Masa:
1 1/2 taza harina común
1 cta polvo de hornear
1/2 cta bicarbonato de sodio
1 pizca de sal
1 de taza azúcar blanca
1/2 taza de margarina o manteca a temperatura ambiente
2 huevos
2/3 taza yogurth natural
1 cda esencia de vainilla
Relleno de canela:
6 cdas azúcar morena
2 ctas canela en polvo
1/2 taza nueces troceadas
Glaseado blanco:
1/2 taza de azúcar impalpable
3-4 ctas leche
Precalentar el horno a 180°C. Untar un molde rectangular con manteca o margarina y espolvorear con harina hasta cubrir por completo.
Preparar el relleno de canela y azúcar mezclando ambos en un recipiente y reservar hasta su uso. Tamizar la harina, el polvo de hornear, el bicarbonato y la sal en un tazón.

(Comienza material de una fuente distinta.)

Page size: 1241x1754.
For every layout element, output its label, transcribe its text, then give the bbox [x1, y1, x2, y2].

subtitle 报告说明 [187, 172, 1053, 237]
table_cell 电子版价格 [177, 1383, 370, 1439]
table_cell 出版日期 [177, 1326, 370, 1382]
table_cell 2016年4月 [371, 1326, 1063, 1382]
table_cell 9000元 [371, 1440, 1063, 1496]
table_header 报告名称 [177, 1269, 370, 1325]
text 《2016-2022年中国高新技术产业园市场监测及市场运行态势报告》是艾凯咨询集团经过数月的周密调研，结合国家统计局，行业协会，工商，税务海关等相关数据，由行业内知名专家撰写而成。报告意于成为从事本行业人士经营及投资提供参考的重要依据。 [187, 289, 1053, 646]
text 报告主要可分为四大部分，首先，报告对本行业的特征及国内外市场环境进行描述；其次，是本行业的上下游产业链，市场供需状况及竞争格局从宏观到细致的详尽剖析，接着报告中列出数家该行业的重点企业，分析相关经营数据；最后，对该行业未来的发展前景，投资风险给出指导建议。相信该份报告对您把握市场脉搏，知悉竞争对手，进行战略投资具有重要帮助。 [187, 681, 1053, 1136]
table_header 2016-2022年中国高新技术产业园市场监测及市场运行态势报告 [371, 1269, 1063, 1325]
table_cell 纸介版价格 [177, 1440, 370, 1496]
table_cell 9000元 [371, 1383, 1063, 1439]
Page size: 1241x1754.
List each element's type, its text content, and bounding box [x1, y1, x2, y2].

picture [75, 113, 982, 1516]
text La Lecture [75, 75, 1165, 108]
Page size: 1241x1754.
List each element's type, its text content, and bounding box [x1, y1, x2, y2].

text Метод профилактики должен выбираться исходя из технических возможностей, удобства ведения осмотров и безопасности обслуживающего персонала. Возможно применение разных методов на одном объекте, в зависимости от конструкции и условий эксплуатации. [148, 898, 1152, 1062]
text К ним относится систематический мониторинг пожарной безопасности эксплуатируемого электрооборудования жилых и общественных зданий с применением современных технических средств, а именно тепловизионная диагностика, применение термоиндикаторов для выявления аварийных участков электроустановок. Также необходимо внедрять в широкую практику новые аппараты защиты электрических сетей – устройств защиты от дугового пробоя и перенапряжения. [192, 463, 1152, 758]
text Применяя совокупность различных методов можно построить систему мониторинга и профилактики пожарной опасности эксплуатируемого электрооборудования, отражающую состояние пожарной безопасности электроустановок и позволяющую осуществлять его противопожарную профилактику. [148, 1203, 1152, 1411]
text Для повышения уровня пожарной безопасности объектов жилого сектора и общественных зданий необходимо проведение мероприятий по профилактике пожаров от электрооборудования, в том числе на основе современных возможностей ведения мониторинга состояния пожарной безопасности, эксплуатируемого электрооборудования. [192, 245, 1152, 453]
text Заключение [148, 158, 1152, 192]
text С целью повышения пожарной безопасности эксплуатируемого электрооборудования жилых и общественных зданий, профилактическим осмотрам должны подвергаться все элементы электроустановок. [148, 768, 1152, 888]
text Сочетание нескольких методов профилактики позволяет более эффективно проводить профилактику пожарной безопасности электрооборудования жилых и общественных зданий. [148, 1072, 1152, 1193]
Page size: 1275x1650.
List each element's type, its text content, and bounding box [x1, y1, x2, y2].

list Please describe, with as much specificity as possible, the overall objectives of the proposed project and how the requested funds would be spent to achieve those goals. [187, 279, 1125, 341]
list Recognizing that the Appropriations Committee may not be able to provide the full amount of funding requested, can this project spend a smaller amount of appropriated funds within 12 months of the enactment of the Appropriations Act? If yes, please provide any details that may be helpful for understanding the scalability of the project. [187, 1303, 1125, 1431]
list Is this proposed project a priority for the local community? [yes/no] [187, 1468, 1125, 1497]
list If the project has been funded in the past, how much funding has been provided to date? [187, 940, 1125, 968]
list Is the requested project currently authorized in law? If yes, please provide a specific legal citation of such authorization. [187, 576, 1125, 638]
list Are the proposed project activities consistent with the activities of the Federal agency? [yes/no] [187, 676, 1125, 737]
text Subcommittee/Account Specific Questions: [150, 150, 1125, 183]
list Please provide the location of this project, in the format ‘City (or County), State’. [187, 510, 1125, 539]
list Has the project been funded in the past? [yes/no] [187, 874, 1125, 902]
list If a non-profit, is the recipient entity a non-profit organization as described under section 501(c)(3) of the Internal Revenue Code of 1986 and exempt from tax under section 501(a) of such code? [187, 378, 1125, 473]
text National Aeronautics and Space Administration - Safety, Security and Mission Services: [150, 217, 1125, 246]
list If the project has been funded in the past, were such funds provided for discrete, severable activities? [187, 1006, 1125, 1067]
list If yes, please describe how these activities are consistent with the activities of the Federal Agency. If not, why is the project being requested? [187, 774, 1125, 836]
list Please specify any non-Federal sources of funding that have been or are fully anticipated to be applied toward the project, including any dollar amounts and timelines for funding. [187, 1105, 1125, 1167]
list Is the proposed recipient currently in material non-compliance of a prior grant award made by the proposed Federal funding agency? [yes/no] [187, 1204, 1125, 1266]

En otro recipiente y con la ayuda de una batidora de mano, batir la margarina y el azúcar hasta que se torne pálida y esponjosa (se forme una crema). Añadir los huevos uno a uno, integrando bien después de cada adición. Incorporar el yogurth y la vainilla y mezclar bien.
Verter por completo el contenido de los líquidos sobre el recipiente de la harina. Integrar con una espátula de goma o de madera con movimientos envolventes y suaves.
Volcar la mitad de la mezcla en el molde rectangular, añadir la mitad del relleno de azúcar y canela. Completar el molde con el resto de la mezcla. Cubrir por completo con la otra mitad de azúcar y canela. Añadir las nueces troceadas.
Llevar al horno por 50 minutos o hasta que al insertar un palillo en el centro, éste salga seco. Retirar del horno y dejar enfriar de 20 a 30 minutos antes de desmoldar.
Un vez desmoldado y completamente frío se puede cubrir con glaseado blanco. Para el glaseado mezclar el azúcar impalpable y la leche hasta obtener una mezcla espesa (añadir más azúcar impalpable o leche dependiendo de la contextura).